The need for AI-driven support
AI interventions such as small shareholder agriculture advisory show significant promise in aiding livelihood opportunities in the Global South. Everyone regardless of their language or location should be able to access digital services through voice, not text.
Interventions and Process
The possibilities in 2025
Local NLP and AI teams such as Jacaranda Health and MBaza released better performing fine-tuned African speech recognition models. Additionally, Meta released Omnilingual ASR with support for 1600+ languages.

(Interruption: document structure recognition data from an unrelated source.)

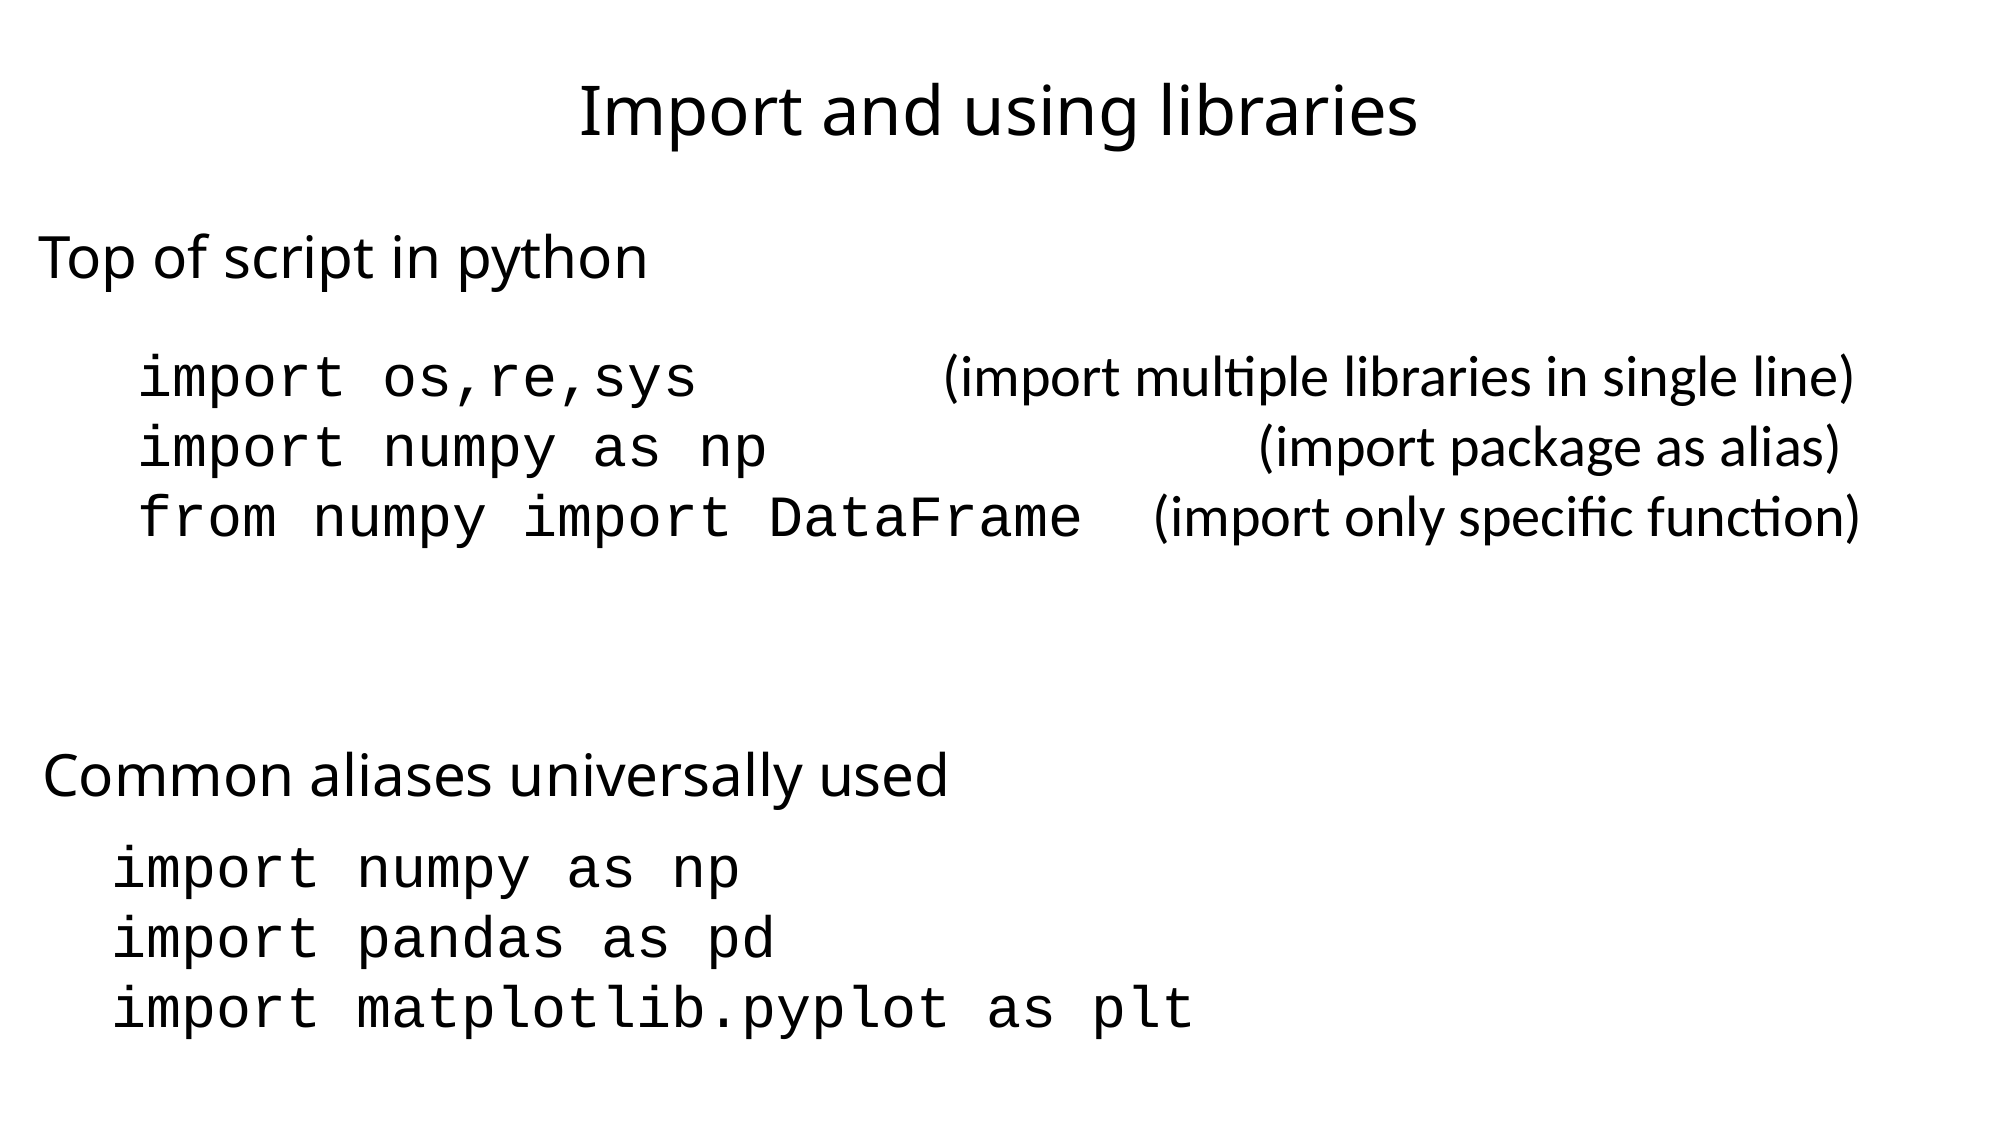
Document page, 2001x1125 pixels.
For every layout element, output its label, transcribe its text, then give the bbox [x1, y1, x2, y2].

text_box Import and using libraries [564, 59, 1436, 157]
text_box Top of script in python [23, 212, 664, 298]
text_box Common aliases universally used [27, 730, 966, 816]
text_box import os,re,sys (import multiple libraries in single line) import numpy as np (import package as alias) from numpy import DataFrame (import only specific function) [123, 330, 1885, 556]
text_box import numpy as np import pandas as pd import matplotlib.pyplot as plt [96, 821, 1278, 1047]
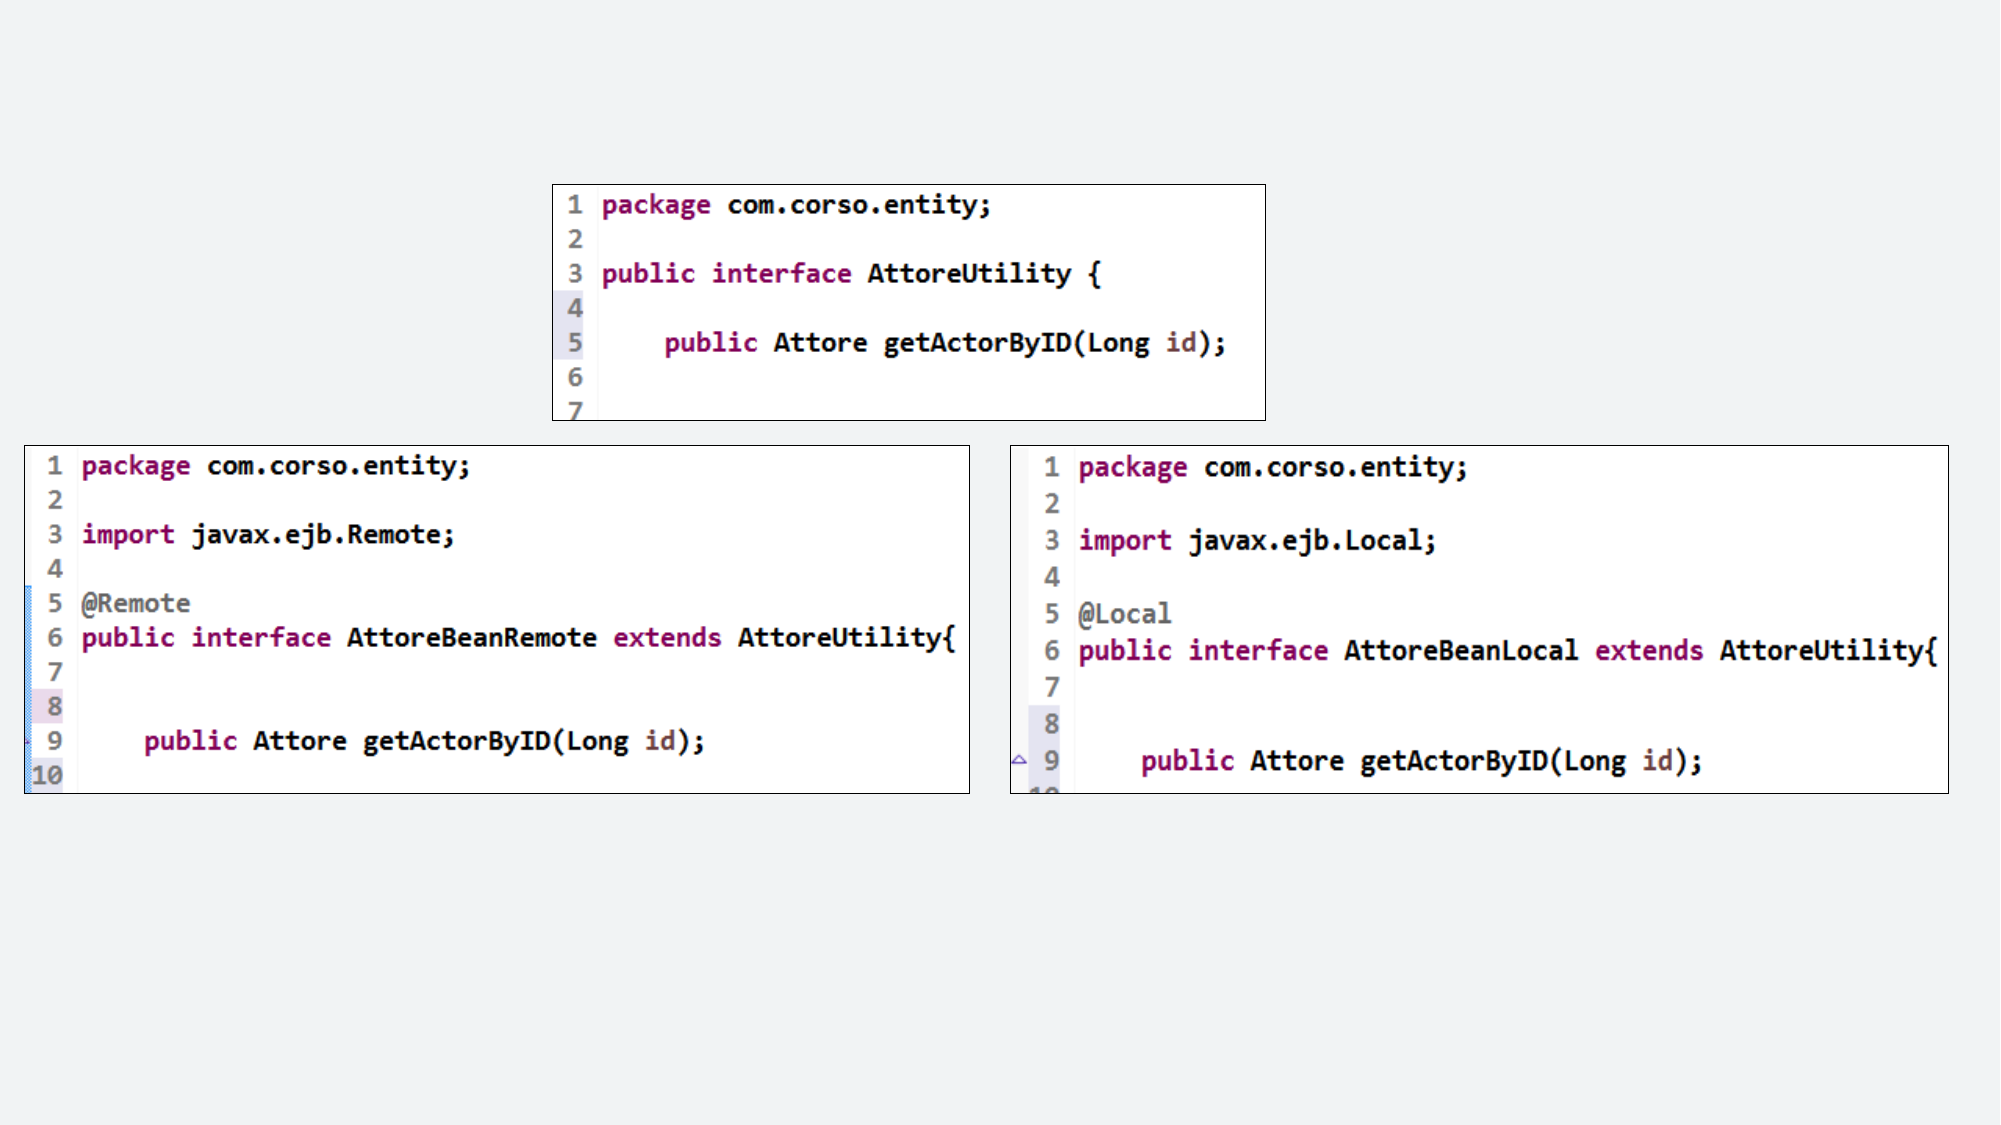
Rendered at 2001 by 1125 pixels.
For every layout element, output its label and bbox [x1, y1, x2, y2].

picture [1010, 445, 1949, 794]
picture [552, 184, 1266, 421]
picture [24, 445, 970, 794]
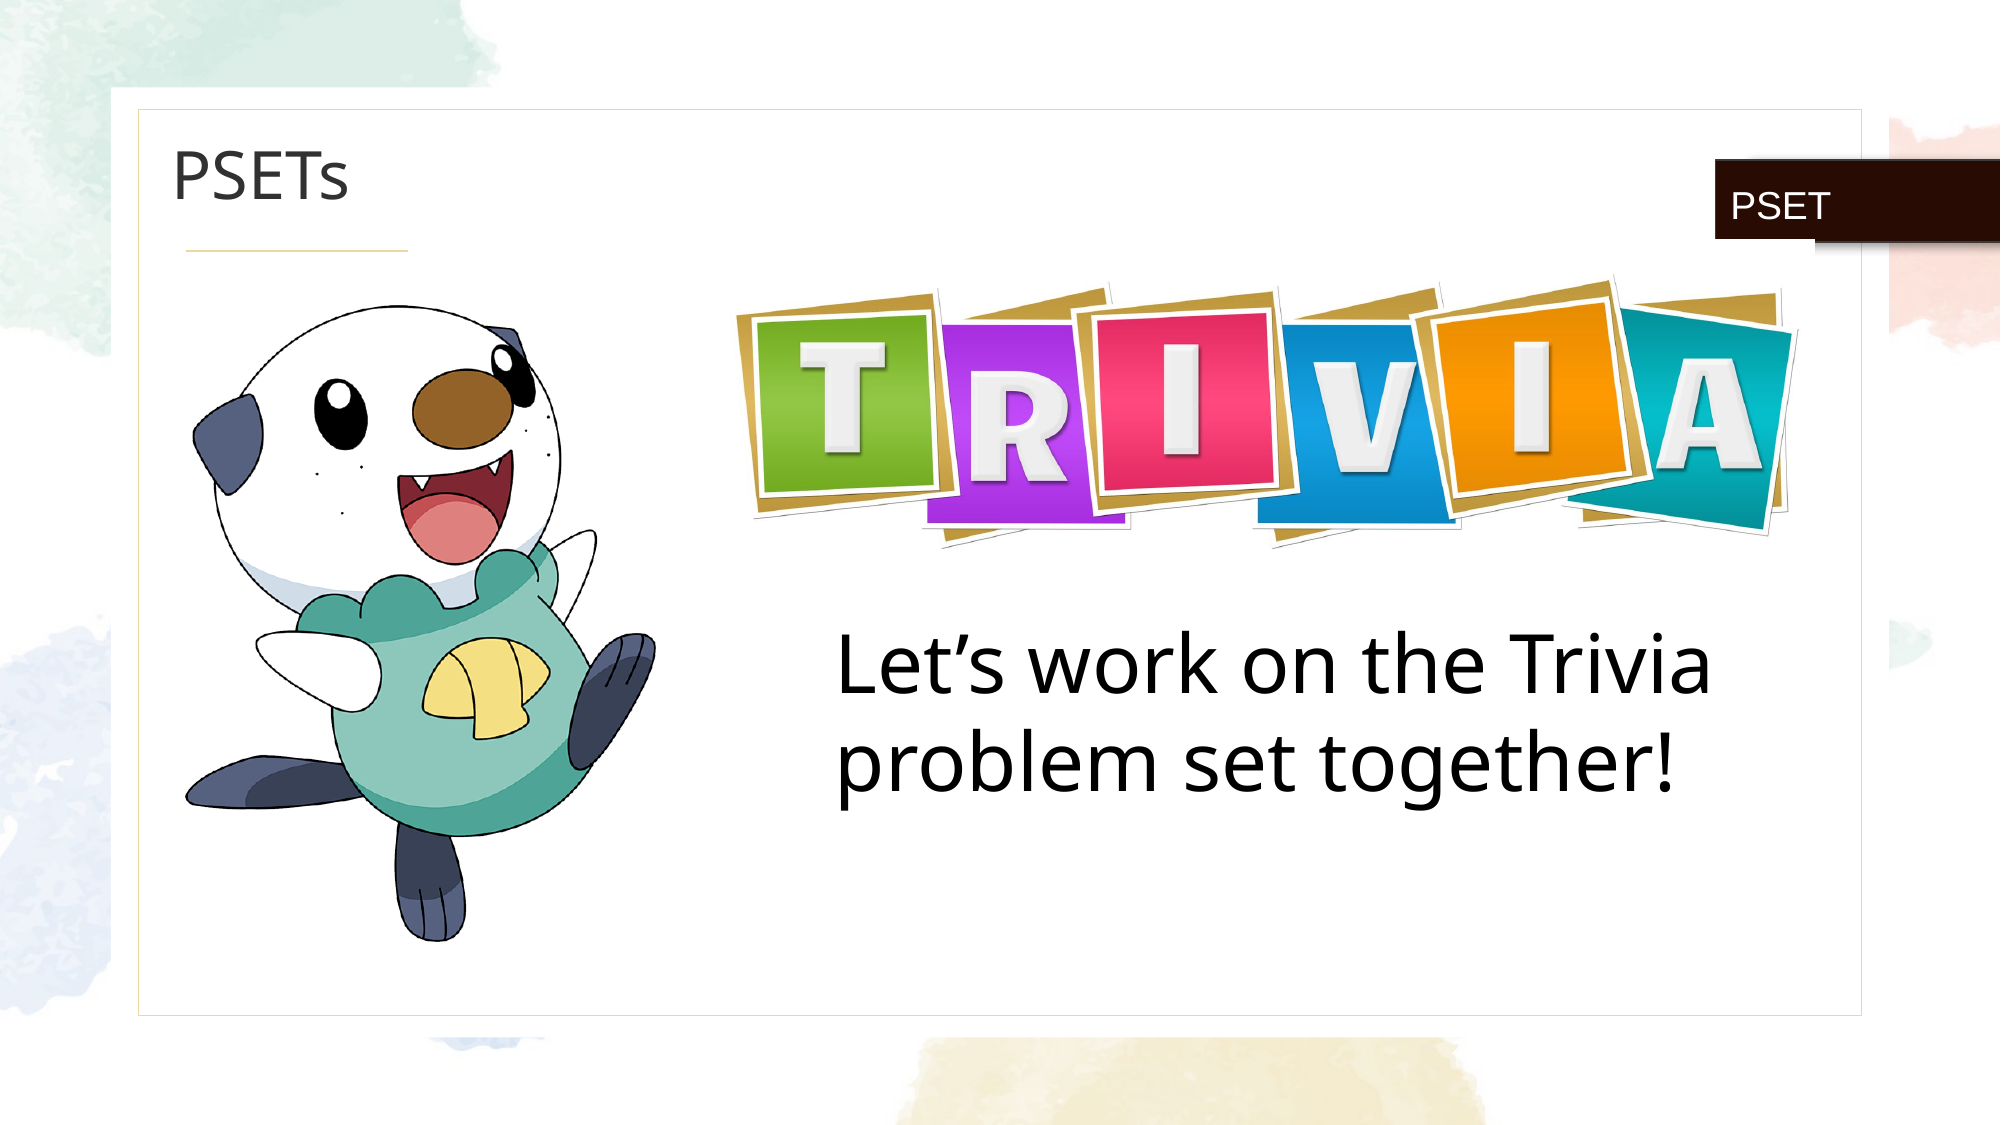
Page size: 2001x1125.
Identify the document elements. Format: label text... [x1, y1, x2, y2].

New LLM generations (GPT-5+, Gemini 3) dramatically improved multilingual text comprehension of local-language text.

Model chains and Architectures
We use various Models & Architectures to create the evaluation process. This is very easily configurable with the help of Gooey.AI's Orchestration tech that allows us to quickly chain ASR -> LLM -> TTS or more.

Our methodology
Golden QnA
Native speakers record audio questions in three African languages; human experts provide gold-standard English answers for consistent evaluation across systems.

LLM-as-a-judge
GPT-5.1 scores system responses against expert answers on 0-1 scale, measuring semantic correctness since African language evaluation remains unreliable.

Latency measurements
Measures total time from audio question to audio answer, including ASR, translation, LLM inference, and TTS on A10 GPUs.
Key Findings
Breaking the audio barrier for African languages
Fine-tuned African ASR models—Jacaranda, MBaza, and Sunbird—trained on high-quality, diverse audio datasets, now reliably convert speech into local-language text with significantly improved accuracy. By addressing dialectal variation and acquiring local and region-specific finetuned training data, these models remove the biggest historical bottleneck for low-resource African languages, enabling scalable speech-to-text for research, civic tech, education, and voice interfaces across the continent and supporting inclusive digital access everywhere today.

Native text understanding without translation layers
New large language models such as GPT-5+ and Gemini 3 can natively understand Swahili, Kikuyu, and Kinyarwanda text, often without requiring machine translation. Even in Q3 2025 these models required Machine Translations to understand and translate information to the LLMs. This update in LLMs improves downstream tasks like information retrieval, summarization, and question answering. Native comprehension reduces latency, translation errors, and developer overhead, enabling more accurate, accessible applications for local services, education, and other frontline work.

End-to-end voice AI ready for real-world use
ASR→LLM→TTS pipelines now deliver acceptable latency and robustness for phone-based voice services on basic feature phones and low-bandwidth networks. SIP via Livekit and other telephony improvements for AI models reduce latency significantly. These end-to-end systems enable automated call handling, IVR, and conversational agents across several African languages, making scalable, affordable voice services for healthcare, banking, government, and small businesses with deployable latency and cost profiles today.